--- 課題一覧 ---
(A) 下にあるステンレス鋼旋削用材種の発表文から、販売開始が告げられている材種名をすべて挙げること。
(B) ステンレス鋼旋削用材種の発表文を、最後の文の後から書き進めてください。

--- 原文 ---
######

三菱マテリアルツールズは、ステンレス鋼旋削加工用としてCVDコーテッド超硬材種「MC7015」「MC7025」、PVDコーテッド超硬材種「MP7035」の販売を開始した。
ステンレス鋼は、一般に粘り強い、熱伝導率が低い、加工硬化性が高いといった特徴を有している。そのため、刃先の塑性変形による工具寿命低下が起こりやすい、溶着による異常損傷が生じやすい、切り込み境界摩耗による加工物のバリの発達が激しいなど、加工困難な被削材として良く知られている。同シリーズはこれに対応するもの。
「MC7015」「MC7025」の主な特徴は以下のとおり。
- MC7015の新開発超硬合金母材は、高硬度超硬合金母材表面に強靭層を設けることで、ハイグレード用途としてすぐれた耐塑性変形性と耐チッピング性を発揮。

######

--- 収集データ ---
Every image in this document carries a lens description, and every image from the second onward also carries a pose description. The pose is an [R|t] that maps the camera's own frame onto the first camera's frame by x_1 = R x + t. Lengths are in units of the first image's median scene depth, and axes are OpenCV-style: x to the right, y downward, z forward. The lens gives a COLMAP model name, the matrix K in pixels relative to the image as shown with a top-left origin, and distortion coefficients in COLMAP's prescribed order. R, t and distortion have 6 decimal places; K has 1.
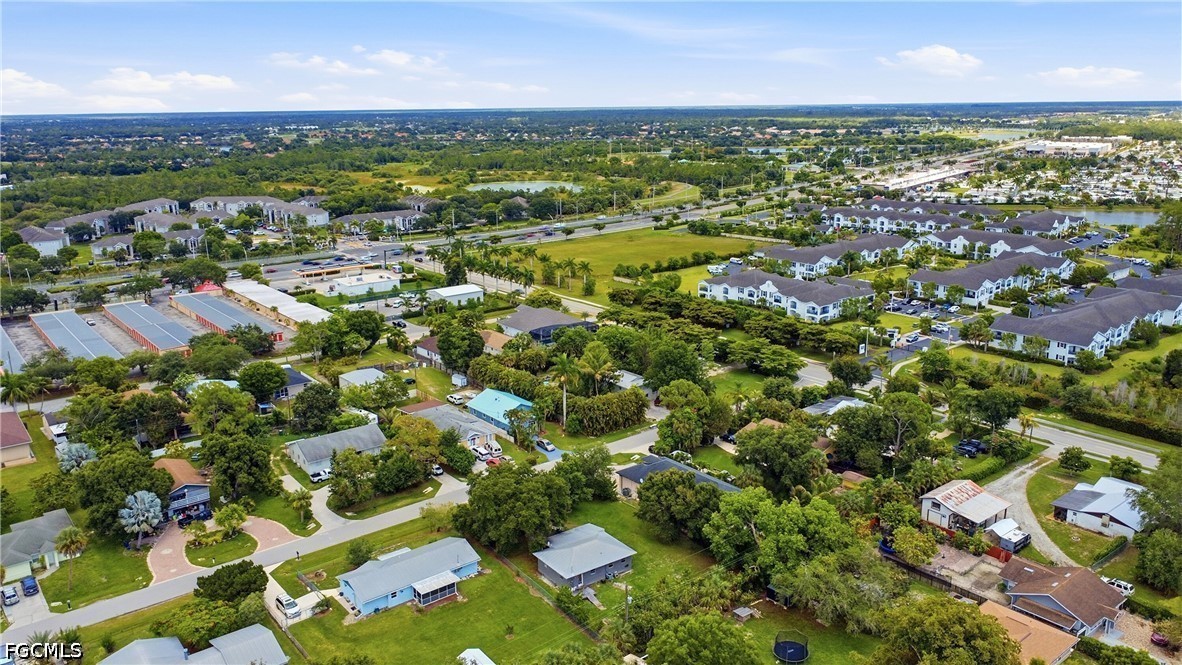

######

--- 解答一覧 ---
(A) MC7015、MC7025、MP7035

(B)
- MC7025の新開発超硬合金母材は、WCの粒度とCoの配合組成を一から見直すことにより、耐塑性変形性と耐チッピング性のバランスにすぐれ、汎用グレード用途で安定した切削性能を発揮。
- 切れ刃稜線部は極めて平滑化されたコーティング表面を有し、ステンレス鋼加工における溶着チッピングを抑制。
- 薄膜・超微粒Al2O3層と強靭・微細TiCN層により耐摩耗性と耐チッピング性を高いレベルで両立。
「MP7035」の主な特徴は以下のとおり。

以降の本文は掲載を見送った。